Tracking wear trends with UOA's can help when you do end up with a problem. I have on a couple different accounts, identified engine problems and fixed them before they became a bigger problem. The UOA's more then paid for themselves in these cases so not really wasting money here. Not many on here are scientists or tribologists and this is just a hobby for most on here so are we all wasting money? There is a lot to be learned from everyone posting their findings and the VCM engines needing short Syn OCI's is one of them. Why don't you PROOVE I'm wrong??? You can't just as I can't answer all you questions so don't even try.

Your cat scenario is your logic not mine and it quite silly. I know for a fact my engine is well protected because the UOA shows low wear and a clean report based on all reports on this engine. All the "proof and data" you want and keep asking for is spread out on the internet. It is not in the form you want. It is in the real world findings of people like Trav and the countless Honda V6 owners who talk and share "data" about what they are finding in every day use.
You are the one who is getting "emotional" Sir. Worrying about "massive waste" and getting all bent out of shape over changing M1 early LOL! I just posted a UOA to share with the forum, I'm done talking to you. You remind me of the type of person who is super book smart but doesn't have enough common sense to figure out how to hold the door open for a pretty girl or how to properly tie their shoes. The rest of us can keep swapping UOA's and figuring out how to keep our engines protected and running better.....

I just got done working a 16 hour day to help pay for all the free loaders in this country so forgive my grammar and punctuation. LOL! Good nite all.

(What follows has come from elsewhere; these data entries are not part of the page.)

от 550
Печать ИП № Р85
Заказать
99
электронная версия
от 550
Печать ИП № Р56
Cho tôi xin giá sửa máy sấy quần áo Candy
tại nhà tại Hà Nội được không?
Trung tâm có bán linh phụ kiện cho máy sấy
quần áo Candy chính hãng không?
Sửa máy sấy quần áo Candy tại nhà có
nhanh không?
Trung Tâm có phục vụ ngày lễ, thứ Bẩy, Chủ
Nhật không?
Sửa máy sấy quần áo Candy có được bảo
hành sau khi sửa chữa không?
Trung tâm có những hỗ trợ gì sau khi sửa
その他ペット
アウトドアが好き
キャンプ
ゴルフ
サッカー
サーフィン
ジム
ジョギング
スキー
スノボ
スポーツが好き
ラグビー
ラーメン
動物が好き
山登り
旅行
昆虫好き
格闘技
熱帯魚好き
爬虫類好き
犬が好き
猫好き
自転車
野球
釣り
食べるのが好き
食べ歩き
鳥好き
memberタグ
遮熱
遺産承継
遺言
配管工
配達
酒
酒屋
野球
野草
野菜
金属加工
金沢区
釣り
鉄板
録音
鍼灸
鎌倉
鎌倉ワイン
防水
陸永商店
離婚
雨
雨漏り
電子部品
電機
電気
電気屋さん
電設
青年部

You're wasting your time Chris. I am new here, and have VERY quickly learned that this entire site is a clique full of bullies, like dnewton and a host of others. I think they just like picking on people for the fun of it. I have asked my account to be deleted, and am waiting for confirmation. I really hate people that go to the extreme at finding something to bash others over the head with. ZERO professionalism. It's completely up to the owner to decide how long they leave their oil in, change their wiper blades, buy new tires, etc., etc. You were not in ANY way advocating in your OP when other people should do this. Why others would beat you up over it is nothing short of someone looking for an excuse to bully you around. Good job defending yourself though!